Return the records as they stand. No picture is to be included.
┄┄┄┄┄┄┄┄┄┄┄┄┄┄┄┄┄┄┄┄
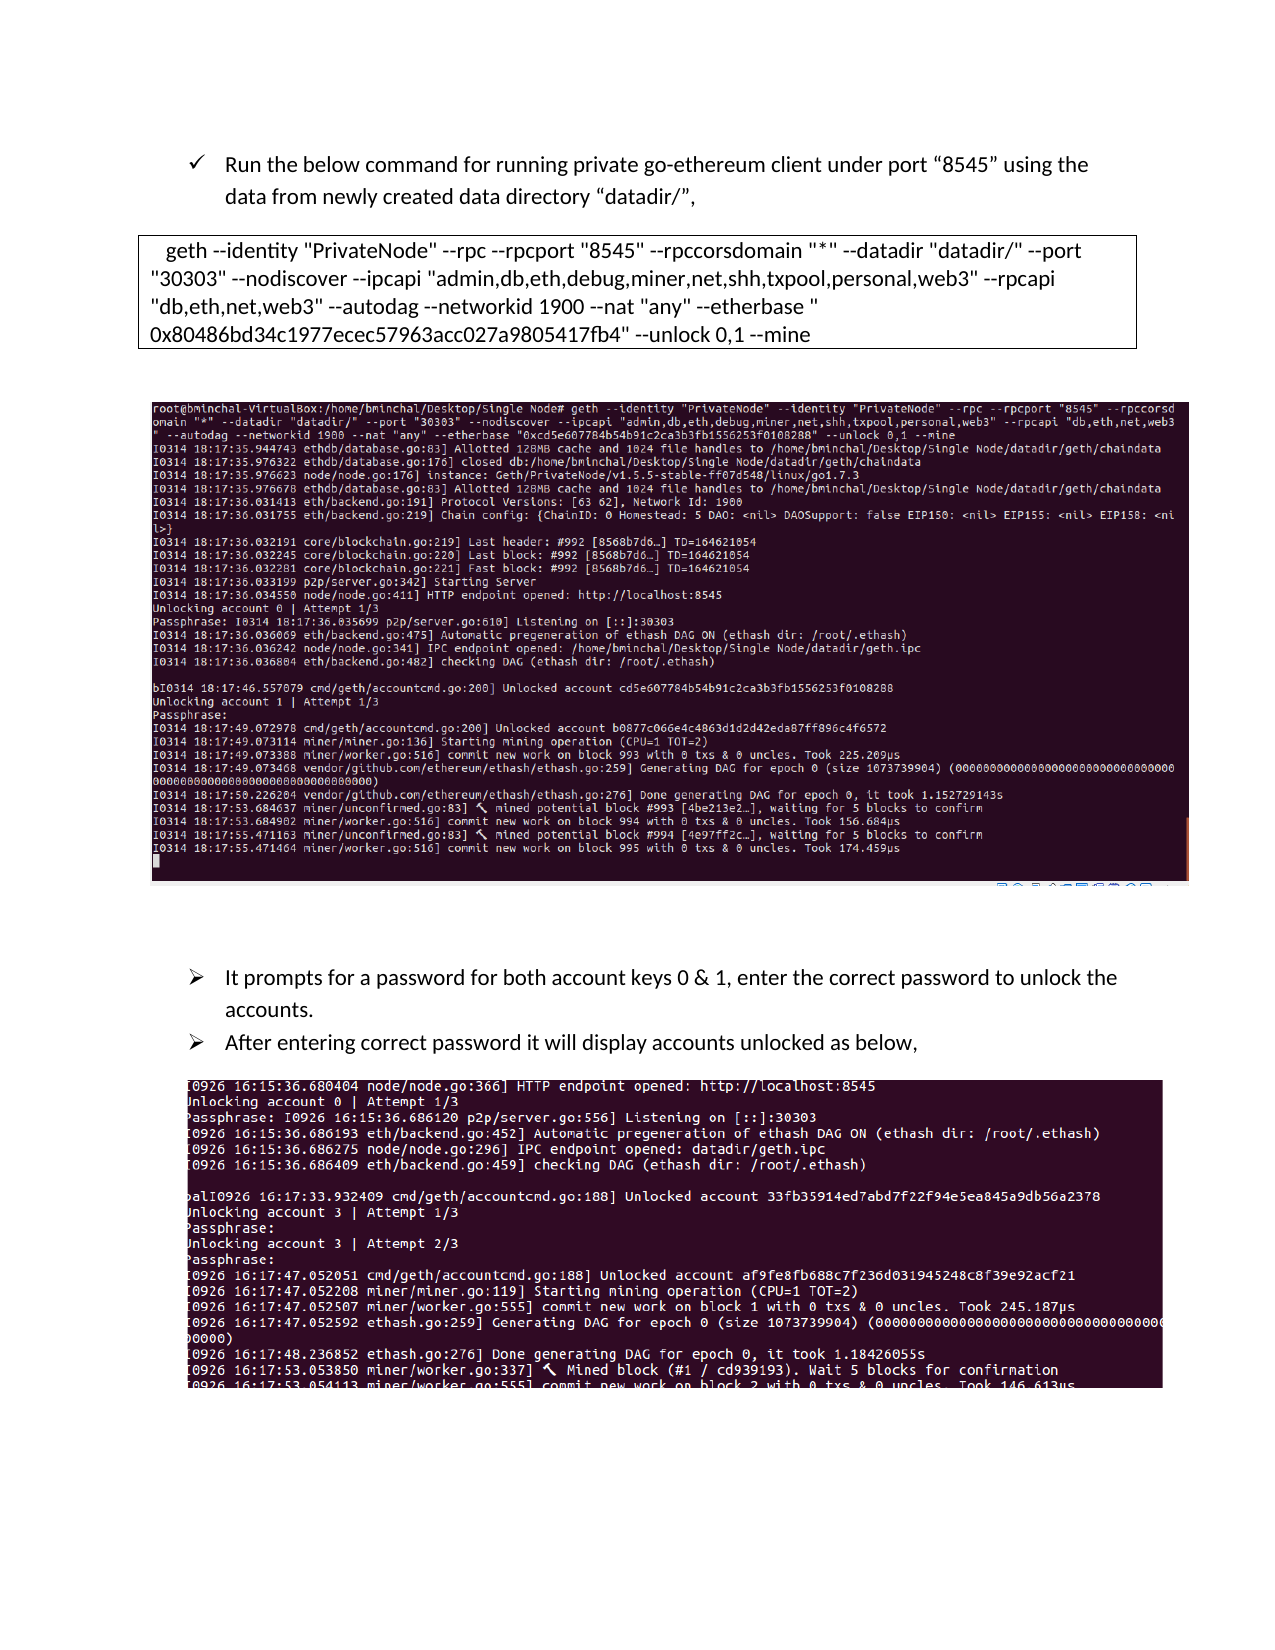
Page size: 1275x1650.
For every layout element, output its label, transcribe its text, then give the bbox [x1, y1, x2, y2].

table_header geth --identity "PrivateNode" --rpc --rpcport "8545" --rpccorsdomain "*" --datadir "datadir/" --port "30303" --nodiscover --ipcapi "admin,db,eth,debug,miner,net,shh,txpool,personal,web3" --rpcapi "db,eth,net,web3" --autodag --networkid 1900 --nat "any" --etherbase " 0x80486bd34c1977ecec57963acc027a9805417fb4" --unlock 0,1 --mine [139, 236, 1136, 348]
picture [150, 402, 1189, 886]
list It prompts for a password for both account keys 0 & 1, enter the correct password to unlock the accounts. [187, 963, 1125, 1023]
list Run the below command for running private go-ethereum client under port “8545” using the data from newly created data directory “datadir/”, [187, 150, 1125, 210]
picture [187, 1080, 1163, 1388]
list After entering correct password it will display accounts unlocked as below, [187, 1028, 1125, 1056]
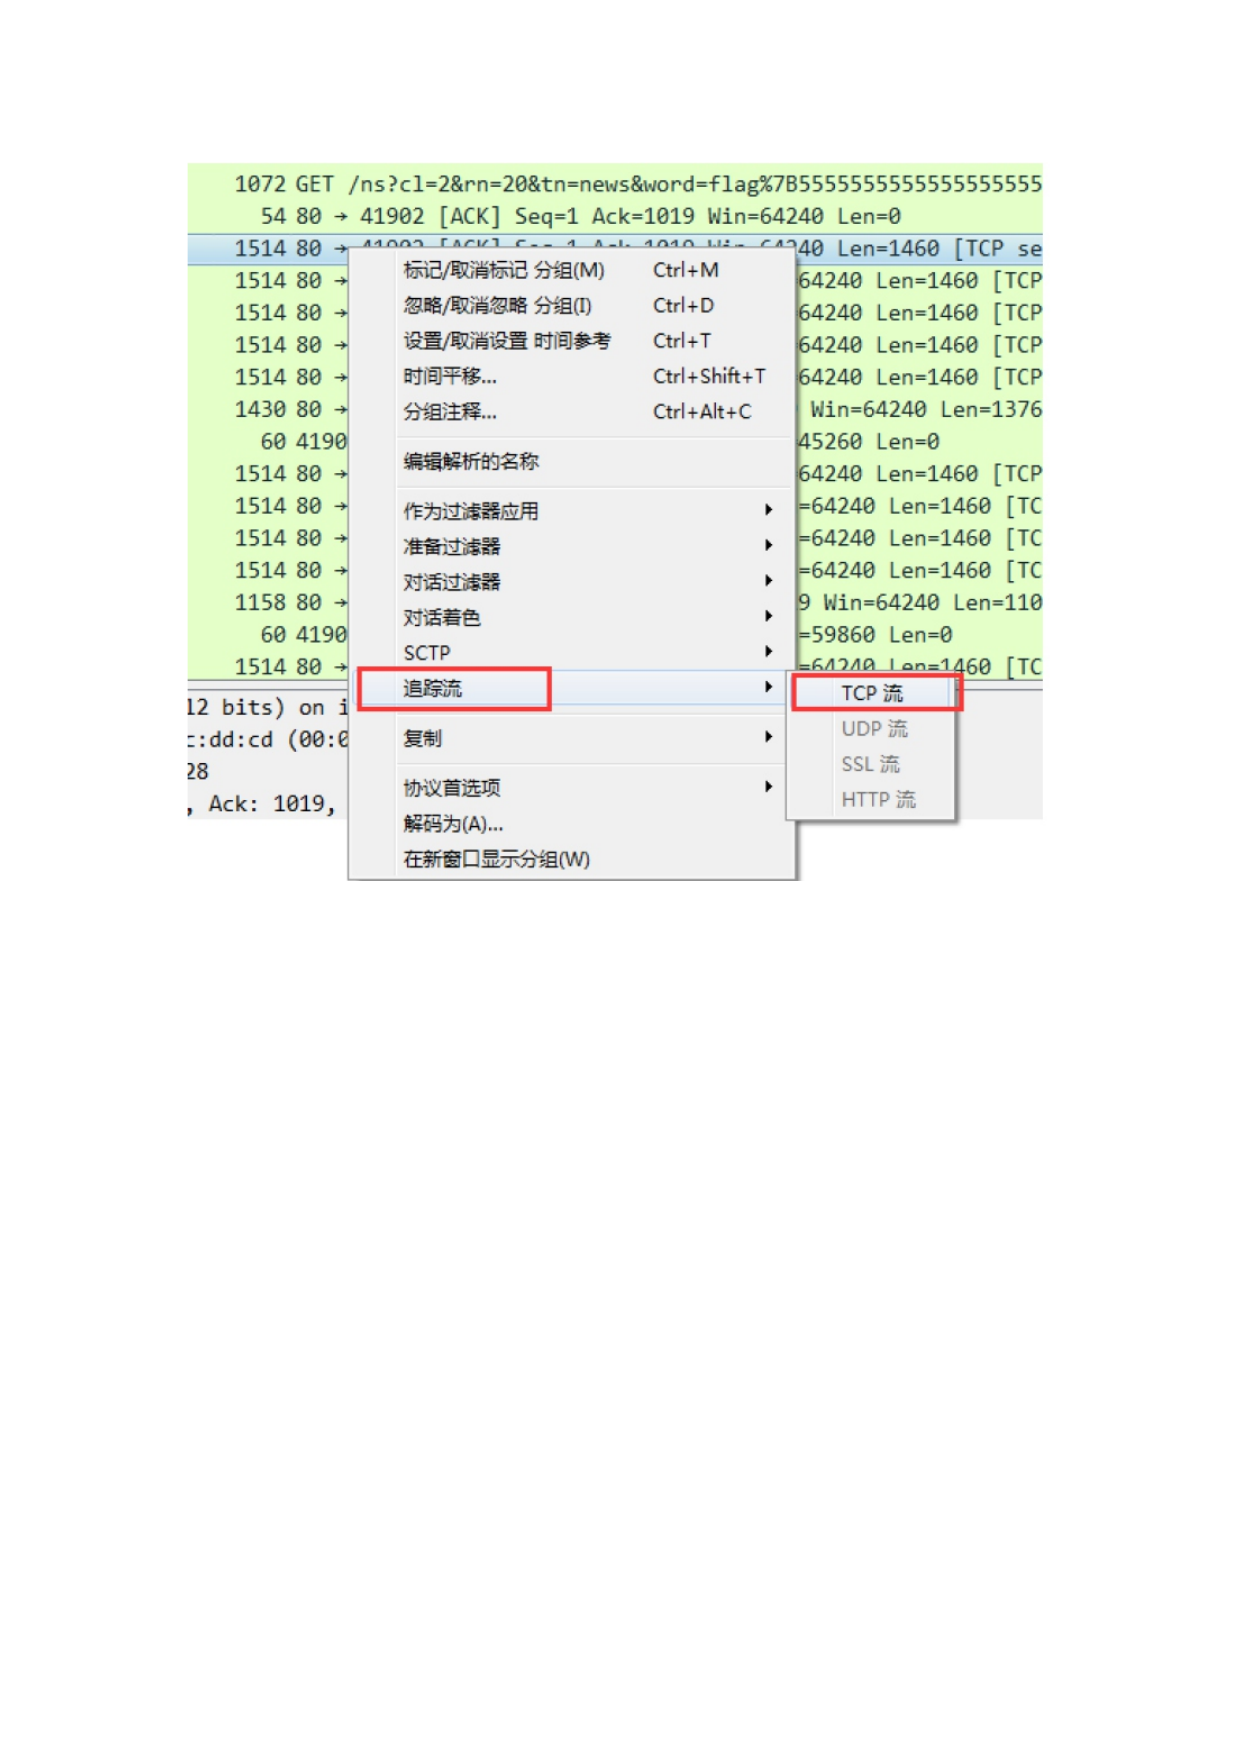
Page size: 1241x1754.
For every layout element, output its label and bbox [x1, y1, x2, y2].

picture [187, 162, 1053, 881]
┄┄┄┄┄┄┄┄┄┄┄┄┄┄┄┄┄┄┄┄
*REPLY TO THE TASK*.
Page size: 1275x1650.
For every layout element, output its label, transcribe its text, then give the bbox [x1, y1, x2, y2].

table_header geth --identity "PrivateNode" --rpc --rpcport "8545" --rpccorsdomain "*" --datadir "datadir/" --port "30303" --nodiscover --ipcapi "admin,db,eth,debug,miner,net,shh,txpool,personal,web3" --rpcapi "db,eth,net,web3" --autodag --networkid 1900 --nat "any" --etherbase " 0x80486bd34c1977ecec57963acc027a9805417fb4" --unlock 0,1 --mine [139, 236, 1136, 348]
picture [150, 402, 1189, 886]
list It prompts for a password for both account keys 0 & 1, enter the correct password to unlock the accounts. [187, 963, 1125, 1023]
list Run the below command for running private go-ethereum client under port “8545” using the data from newly created data directory “datadir/”, [187, 150, 1125, 210]
picture [187, 1080, 1163, 1388]
list After entering correct password it will display accounts unlocked as below, [187, 1028, 1125, 1056]
Page size: 1241x1754.
For every layout element, output its label and bbox [x1, y1, x2, y2].

picture [187, 162, 1053, 881]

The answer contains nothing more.